Basically here is the pseudo-code inside the DockerFile I am attempting to build an image.
------------------------------------------
From: Ubuntu x.xx
install python
Install pytest
install pylint
copy test_file to the respective folder
Execute pytest test_file_name.py
if the rating is not 10\10:
prompt the user to resolve the rating issue and exit
------------here is the partial code snippet from the func------------------------
function pytest () {
argument1="$1"
# Extract the path and file name for pylint when method name is passed
pathfilename=`echo ${argument1} | sed 's/::.*//'`
clear && printf '\e[3J'
output=$(docker exec -t orch-$USER pylint -r n ${pathfilename})
if (echo "$output" | grep 'warning.*error' o&>/dev/null or
echo "${output}" | egrep 'warning|convention' &>/dev/null)
then
echo echo "${output}" | sed 's/\(warning\)/\o033[33m\1\o033[39m/;s/\(errors\|error\)/\o033[31m\1\o033[39m/'
YEL='\033[0;1;33m'
NC='\033[0m'
echo -e "\n ${YEL}Fix module as per pylint/PEP8 messages to achieve 10/10 rating before pusing to github\n${NC}"`
fi
Another option I can think of:
Step 1] Build the image (using DockerFile) with all the required software
Step 2] In a .py file, add the call for execution of pytest with the logic from the function.
Your thoughts?
You can turn that function into a standalone shell script. (Pretty much by just removing the function wrapper, and taking out the docker exec part of the tool invocation.) Once you've done that, you can COPY the shell script into your image, and once you've done that, you can RUN it.
...
COPY pylint-enforcer.sh .
RUN chmod +x ./pylint-enforcer.sh \
&& ./pylint-enforcer.sh
...
It looks like pylint will produce a non-zero exit code if it emits any messages. For purposes of a Dockerfile, it may be enough to just RUN pylint -r -n .; if it prints anything, it looks like it will return a non-zero exit code, which docker build will interpret as "failure" and not proceed.

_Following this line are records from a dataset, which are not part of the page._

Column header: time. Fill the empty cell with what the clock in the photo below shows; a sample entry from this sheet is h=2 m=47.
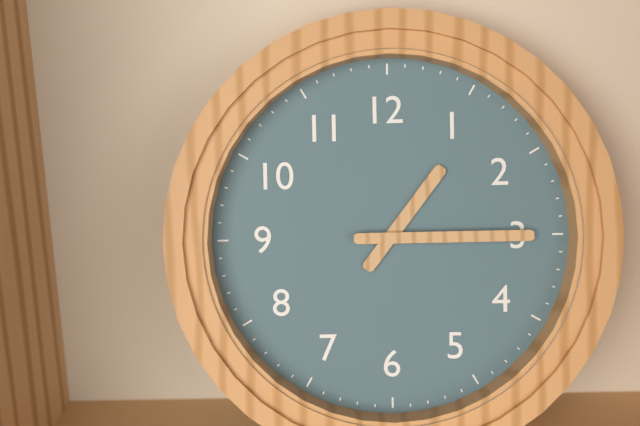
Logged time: h=1 m=15
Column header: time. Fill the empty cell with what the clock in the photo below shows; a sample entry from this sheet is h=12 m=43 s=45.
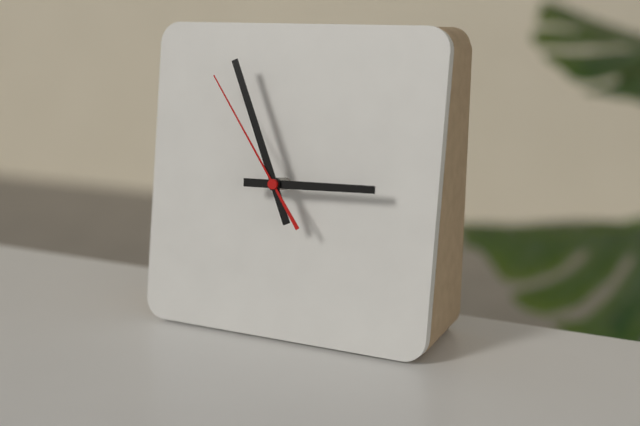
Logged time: h=2 m=56 s=54
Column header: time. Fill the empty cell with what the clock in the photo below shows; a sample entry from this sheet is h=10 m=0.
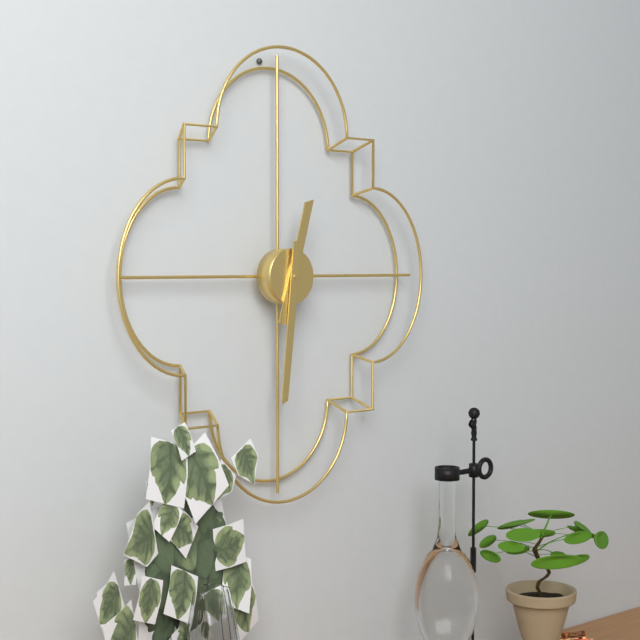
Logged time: h=12 m=31
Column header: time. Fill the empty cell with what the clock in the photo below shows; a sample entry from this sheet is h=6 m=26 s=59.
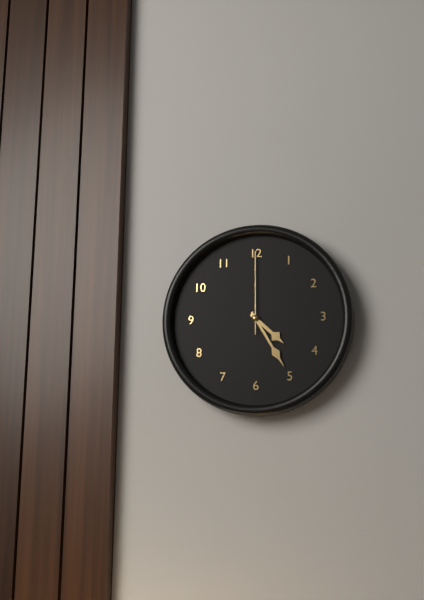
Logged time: h=4 m=25 s=0
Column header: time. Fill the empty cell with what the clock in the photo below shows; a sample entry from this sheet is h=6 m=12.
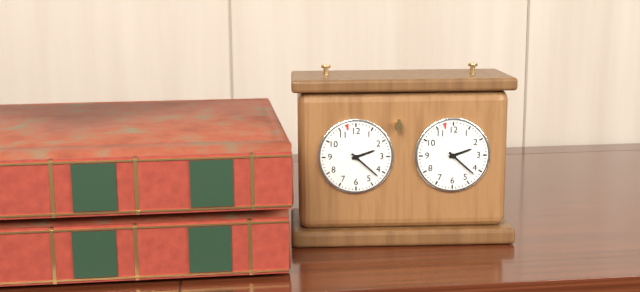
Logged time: h=2 m=22
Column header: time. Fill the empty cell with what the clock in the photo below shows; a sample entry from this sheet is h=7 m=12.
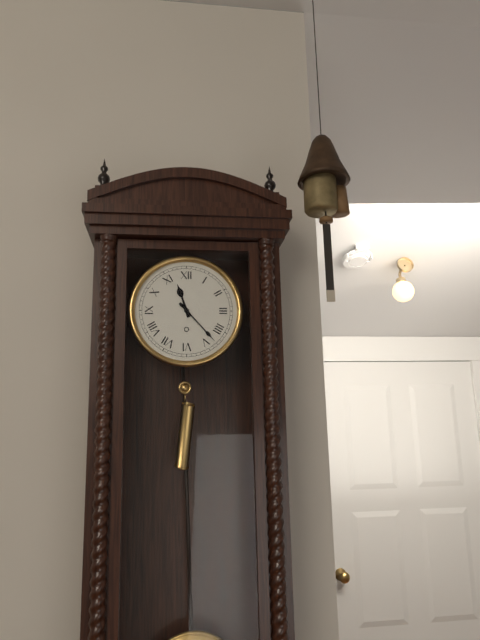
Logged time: h=11 m=23
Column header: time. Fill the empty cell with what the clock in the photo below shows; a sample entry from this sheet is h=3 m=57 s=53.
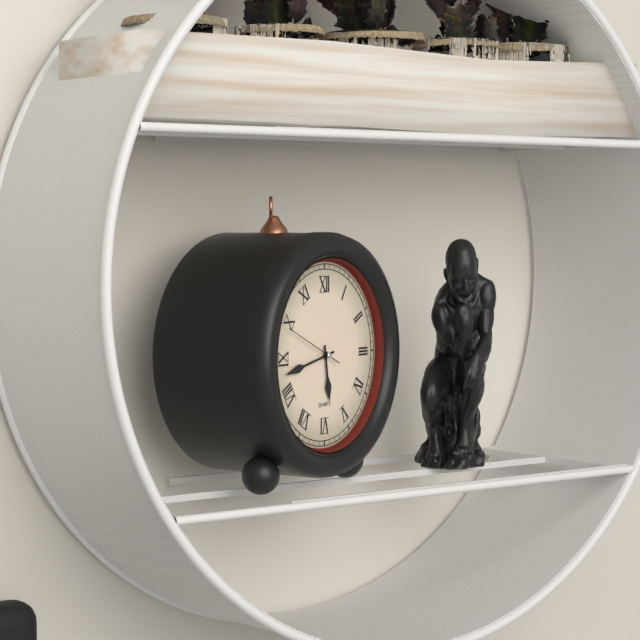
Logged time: h=5 m=43 s=49
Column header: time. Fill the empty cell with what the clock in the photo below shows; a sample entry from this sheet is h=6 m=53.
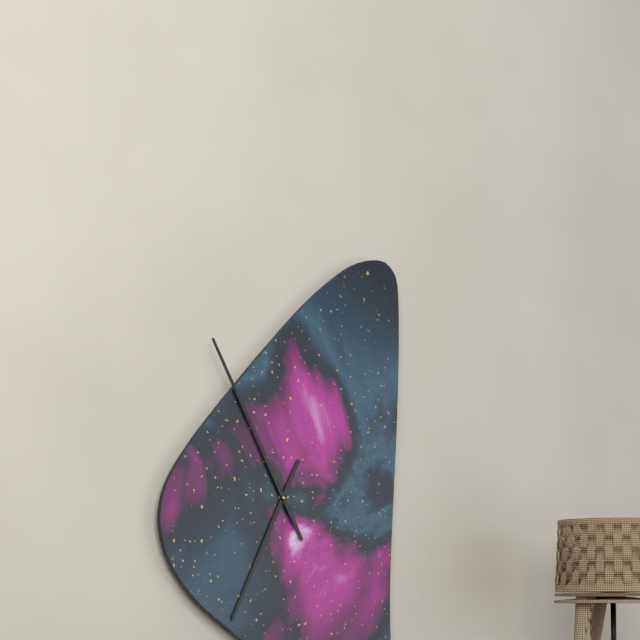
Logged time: h=6 m=55
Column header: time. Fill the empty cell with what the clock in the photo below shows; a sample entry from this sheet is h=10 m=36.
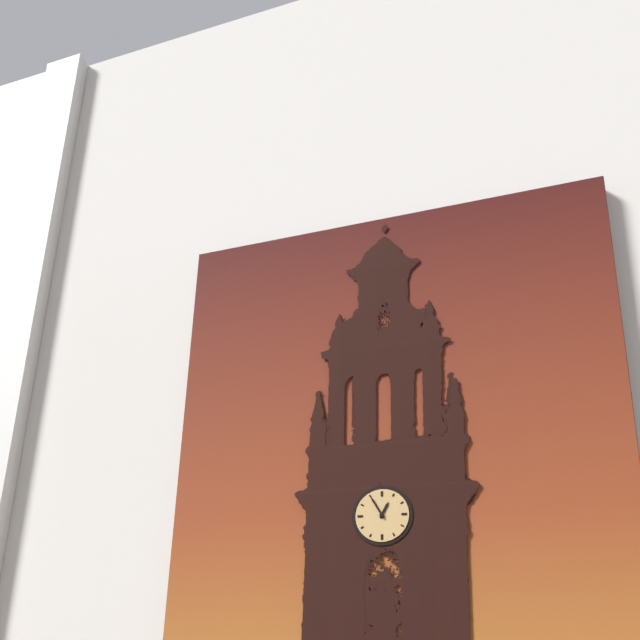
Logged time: h=12 m=55
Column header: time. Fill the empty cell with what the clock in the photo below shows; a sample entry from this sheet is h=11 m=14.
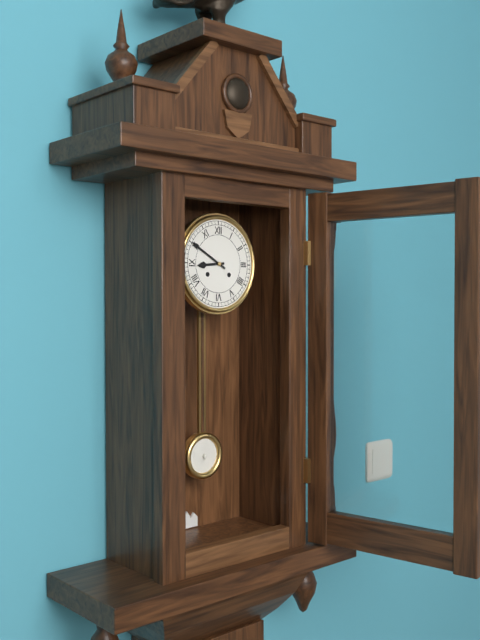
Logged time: h=8 m=50
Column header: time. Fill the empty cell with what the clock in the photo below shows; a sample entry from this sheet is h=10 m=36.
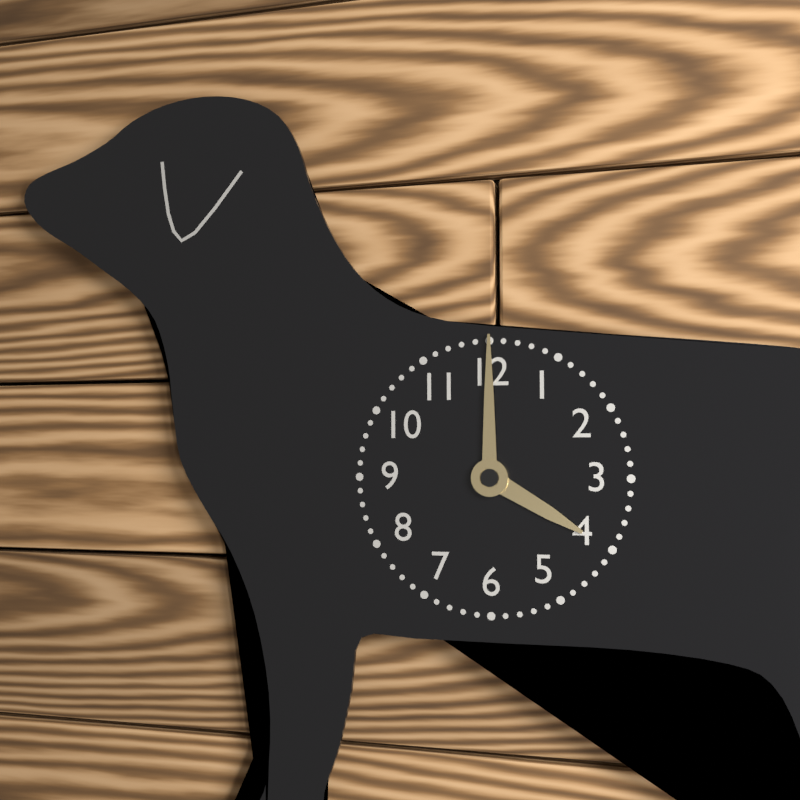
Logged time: h=4 m=0
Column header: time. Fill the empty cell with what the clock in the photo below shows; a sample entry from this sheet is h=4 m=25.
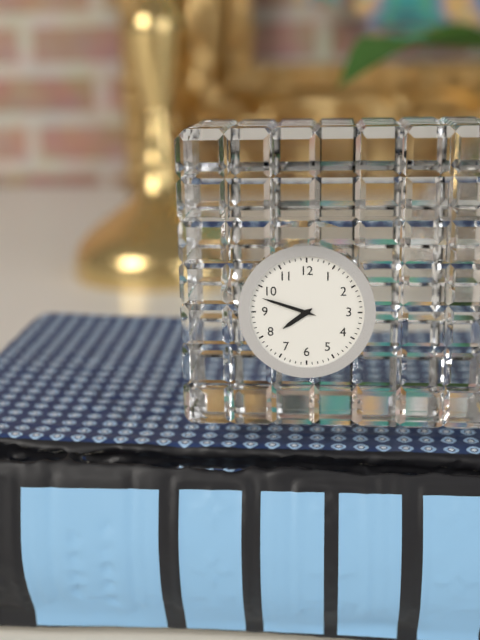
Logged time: h=7 m=48
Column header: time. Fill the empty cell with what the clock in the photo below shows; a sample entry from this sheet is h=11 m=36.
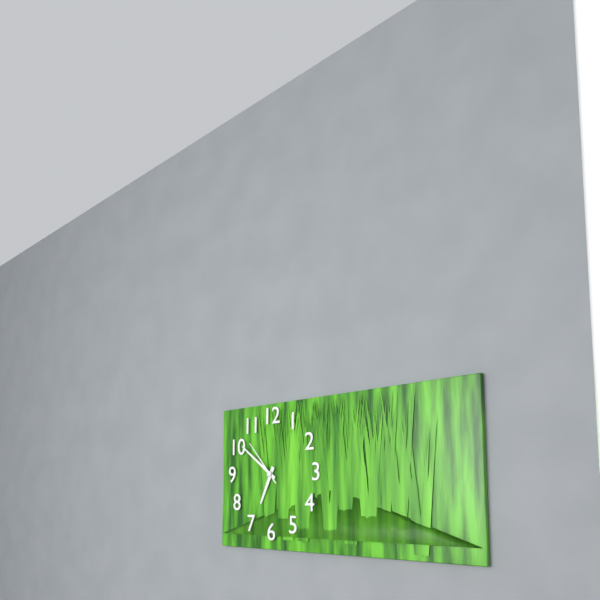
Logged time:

You might consider whether you'll ever want the ability to build and push an image of code that isn't absolutely perfect (during a production-down event, perhaps), and whether you want to require root-level permissions to run simple code-validity tools (if you can docker anything you can edit arbitrary files on the host as root). I'd suggest running these tools out of a non-Docker virtual environment during your CI process, and neither place them in your Dockerfile nor depend on docker exec to run them.
Related
My Objective: I want to be able to restart a container based on the official Python Image using some command inside the container.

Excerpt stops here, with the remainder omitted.